Напрасно наши эмпирики утверждают, что определенное понятие об этой важной характеристике [человечества] должно быть установлено путем самого изучения истории. Это исследование в такой мере невозможно без него, что оно, напротив, предполагает его как уже данное для возможности и всякого, хотя бы отчасти успешного, его успеха. Именно это понятие является основополагающим правилом, которым может и должен с уверенностью руководствоваться исследователь этой истории – не только при обработке, но даже при выборе предмета своего исследования. Ибо только с его помощью можно определить, какие именно факты из необозримого материала, рассеянного по полям всех частных историй народов, государств и т. д., должны составить содержание общей истории человеческого рода как такового.
О нехватке этого понятия достаточно красноречиво свидетельствуют как наши компиляции, так и рапсодии [Rhapsodien – здесь: бессистемные собрания], в которых фрагменты из естественной истории животного мира человека, соединенные с предположениями, основанными на недостоверных данных истории гражданской культуры, религии и философии, едва достигших своего завершения, называются «историей человечества» и превращают значение слова «человечество» в проблему, столь же трудноразрешимую для любого вдумчивого читателя.
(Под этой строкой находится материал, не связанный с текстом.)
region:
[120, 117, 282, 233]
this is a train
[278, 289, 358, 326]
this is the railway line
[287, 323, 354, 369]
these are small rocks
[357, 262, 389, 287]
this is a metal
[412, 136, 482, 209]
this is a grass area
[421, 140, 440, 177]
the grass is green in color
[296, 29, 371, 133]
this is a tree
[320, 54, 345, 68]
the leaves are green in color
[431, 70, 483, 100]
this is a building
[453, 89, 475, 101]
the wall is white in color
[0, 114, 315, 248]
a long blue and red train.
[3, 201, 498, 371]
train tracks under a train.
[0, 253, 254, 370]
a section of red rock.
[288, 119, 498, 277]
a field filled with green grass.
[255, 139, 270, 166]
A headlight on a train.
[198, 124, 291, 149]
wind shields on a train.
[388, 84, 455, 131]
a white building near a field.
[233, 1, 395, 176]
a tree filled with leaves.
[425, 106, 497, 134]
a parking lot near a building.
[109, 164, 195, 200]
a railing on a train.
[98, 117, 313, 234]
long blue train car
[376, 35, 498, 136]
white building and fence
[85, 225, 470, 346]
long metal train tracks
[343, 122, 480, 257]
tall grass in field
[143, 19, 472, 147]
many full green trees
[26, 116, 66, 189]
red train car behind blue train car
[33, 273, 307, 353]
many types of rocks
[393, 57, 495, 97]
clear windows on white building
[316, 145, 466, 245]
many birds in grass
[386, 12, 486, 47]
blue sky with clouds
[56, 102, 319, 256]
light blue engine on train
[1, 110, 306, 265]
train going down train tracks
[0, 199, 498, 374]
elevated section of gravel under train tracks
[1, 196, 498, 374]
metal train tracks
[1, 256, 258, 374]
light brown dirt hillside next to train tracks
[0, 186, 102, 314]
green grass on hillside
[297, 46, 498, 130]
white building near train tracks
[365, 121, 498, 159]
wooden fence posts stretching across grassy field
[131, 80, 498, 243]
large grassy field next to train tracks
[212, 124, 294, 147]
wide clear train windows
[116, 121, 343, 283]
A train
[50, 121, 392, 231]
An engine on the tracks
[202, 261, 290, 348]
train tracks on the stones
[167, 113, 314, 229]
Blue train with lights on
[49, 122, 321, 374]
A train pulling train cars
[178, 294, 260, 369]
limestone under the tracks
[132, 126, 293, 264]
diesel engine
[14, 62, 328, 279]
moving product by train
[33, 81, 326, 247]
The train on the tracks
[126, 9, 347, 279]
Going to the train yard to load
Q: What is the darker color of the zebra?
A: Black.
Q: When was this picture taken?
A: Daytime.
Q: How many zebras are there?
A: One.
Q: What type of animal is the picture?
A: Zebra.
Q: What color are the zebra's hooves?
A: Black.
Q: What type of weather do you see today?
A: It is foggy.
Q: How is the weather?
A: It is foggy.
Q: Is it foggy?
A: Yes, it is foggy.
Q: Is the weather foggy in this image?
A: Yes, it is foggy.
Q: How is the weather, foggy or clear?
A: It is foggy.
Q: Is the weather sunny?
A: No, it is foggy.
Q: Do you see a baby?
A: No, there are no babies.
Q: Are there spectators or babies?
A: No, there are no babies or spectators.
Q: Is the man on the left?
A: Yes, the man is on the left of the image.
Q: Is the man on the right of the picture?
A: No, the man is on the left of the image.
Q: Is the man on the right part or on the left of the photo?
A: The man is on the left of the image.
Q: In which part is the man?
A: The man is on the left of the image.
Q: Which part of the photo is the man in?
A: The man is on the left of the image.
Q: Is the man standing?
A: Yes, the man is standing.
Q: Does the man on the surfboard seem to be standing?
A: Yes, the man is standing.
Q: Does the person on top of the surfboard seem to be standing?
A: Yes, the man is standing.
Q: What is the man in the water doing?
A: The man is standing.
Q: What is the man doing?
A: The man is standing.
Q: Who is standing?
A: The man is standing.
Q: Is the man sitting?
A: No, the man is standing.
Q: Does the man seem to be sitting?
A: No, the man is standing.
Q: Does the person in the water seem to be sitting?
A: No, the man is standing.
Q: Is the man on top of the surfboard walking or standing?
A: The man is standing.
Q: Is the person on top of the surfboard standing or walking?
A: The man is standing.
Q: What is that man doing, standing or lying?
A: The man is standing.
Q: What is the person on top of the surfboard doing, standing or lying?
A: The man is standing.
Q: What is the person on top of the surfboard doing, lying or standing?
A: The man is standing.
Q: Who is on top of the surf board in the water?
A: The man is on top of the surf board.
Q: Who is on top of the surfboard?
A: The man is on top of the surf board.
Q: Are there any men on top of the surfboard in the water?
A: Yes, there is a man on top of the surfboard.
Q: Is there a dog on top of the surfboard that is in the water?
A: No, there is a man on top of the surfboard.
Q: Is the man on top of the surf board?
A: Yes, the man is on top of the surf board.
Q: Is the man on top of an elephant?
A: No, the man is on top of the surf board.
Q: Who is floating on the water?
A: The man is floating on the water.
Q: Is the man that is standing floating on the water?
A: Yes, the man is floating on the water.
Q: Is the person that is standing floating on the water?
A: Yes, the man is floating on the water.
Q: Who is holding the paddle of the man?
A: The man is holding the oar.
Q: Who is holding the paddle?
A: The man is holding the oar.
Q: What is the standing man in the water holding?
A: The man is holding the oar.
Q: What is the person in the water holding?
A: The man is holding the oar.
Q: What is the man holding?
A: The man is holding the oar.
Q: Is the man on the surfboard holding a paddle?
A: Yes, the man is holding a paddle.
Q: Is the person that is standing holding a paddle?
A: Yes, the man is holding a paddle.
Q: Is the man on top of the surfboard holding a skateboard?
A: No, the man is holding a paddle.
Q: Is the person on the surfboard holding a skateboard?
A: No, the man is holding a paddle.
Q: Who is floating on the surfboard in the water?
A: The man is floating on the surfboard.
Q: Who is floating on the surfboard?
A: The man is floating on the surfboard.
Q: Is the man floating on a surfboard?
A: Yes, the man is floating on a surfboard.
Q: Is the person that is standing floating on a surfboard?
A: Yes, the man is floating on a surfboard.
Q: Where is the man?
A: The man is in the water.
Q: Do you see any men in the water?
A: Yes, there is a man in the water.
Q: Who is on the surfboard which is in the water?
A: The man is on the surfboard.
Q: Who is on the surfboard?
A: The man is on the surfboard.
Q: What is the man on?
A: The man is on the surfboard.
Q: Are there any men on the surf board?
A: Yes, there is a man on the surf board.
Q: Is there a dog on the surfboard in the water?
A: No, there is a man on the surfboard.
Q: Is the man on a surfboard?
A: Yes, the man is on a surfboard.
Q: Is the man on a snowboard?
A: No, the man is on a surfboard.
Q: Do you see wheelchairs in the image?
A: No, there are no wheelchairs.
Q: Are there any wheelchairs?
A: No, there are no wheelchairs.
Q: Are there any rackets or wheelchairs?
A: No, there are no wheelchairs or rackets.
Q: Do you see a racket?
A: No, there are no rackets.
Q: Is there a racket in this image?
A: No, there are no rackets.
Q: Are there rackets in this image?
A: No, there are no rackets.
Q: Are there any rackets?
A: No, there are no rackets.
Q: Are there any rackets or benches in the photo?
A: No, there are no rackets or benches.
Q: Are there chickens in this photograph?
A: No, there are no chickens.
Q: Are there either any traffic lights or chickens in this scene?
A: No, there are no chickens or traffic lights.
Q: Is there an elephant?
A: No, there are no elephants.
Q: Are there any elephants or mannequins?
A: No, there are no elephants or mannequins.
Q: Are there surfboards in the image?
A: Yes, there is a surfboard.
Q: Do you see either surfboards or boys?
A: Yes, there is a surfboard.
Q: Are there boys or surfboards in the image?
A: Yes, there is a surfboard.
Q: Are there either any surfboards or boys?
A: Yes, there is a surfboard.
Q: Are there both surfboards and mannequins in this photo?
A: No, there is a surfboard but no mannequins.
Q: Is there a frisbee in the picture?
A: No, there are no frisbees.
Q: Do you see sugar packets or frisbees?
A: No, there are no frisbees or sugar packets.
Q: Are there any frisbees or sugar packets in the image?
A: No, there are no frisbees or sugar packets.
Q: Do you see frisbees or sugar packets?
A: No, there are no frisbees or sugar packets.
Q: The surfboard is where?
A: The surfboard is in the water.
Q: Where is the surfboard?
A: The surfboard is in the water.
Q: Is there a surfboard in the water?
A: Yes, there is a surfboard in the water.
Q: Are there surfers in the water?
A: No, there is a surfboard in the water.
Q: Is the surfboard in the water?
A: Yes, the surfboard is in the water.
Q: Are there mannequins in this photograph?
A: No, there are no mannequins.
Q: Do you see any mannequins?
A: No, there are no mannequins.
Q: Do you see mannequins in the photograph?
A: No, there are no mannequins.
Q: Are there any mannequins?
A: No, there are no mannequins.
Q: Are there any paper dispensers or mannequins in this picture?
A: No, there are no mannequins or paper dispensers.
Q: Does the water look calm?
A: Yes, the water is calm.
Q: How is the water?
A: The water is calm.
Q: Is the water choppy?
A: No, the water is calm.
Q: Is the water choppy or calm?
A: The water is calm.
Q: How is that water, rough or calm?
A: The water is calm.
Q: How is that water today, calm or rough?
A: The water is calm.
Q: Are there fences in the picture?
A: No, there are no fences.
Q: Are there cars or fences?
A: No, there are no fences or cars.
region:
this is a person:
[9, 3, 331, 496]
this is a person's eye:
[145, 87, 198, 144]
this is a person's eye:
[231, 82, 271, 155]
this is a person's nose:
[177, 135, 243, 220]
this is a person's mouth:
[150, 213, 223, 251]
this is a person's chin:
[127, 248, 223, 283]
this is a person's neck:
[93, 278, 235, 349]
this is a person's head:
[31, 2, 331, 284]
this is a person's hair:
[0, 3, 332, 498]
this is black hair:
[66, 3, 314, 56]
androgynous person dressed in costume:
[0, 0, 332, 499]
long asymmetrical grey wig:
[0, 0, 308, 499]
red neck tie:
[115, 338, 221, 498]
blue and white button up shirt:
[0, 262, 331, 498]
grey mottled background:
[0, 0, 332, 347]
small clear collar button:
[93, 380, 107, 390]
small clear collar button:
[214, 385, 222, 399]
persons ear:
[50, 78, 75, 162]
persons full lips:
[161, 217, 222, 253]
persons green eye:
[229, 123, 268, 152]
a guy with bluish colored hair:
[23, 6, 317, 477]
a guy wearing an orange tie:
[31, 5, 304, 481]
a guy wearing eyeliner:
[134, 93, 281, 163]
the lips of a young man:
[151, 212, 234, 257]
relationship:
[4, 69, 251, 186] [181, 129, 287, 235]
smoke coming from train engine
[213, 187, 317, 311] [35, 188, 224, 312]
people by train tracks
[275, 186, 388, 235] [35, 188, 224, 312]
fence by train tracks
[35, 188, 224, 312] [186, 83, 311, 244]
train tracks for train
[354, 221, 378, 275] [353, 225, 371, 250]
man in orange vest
Поскольку нить, на которую каждый из этих авторов истории человечества нанизывает свои события, определяется только самими этими событиями, точнее, их отбором и расположением, нет ничего более естественного, чем то, что у каждого из них появляется совершенно иная нить. Здесь – постепенный, в целом непрерывный прогресс к нравственному совершенству; там – ход развития человеческих сил, который движется по ряду кривых линий, то вперед, то назад, и направление которого зависит только от внешних обстоятельств; там, наконец, – вечный круг в отношении совершенства и счастья, в котором пренебрежение одной способностью всегда должно компенсироваться развитием другой, а уменьшение чувствительности – увеличением разума.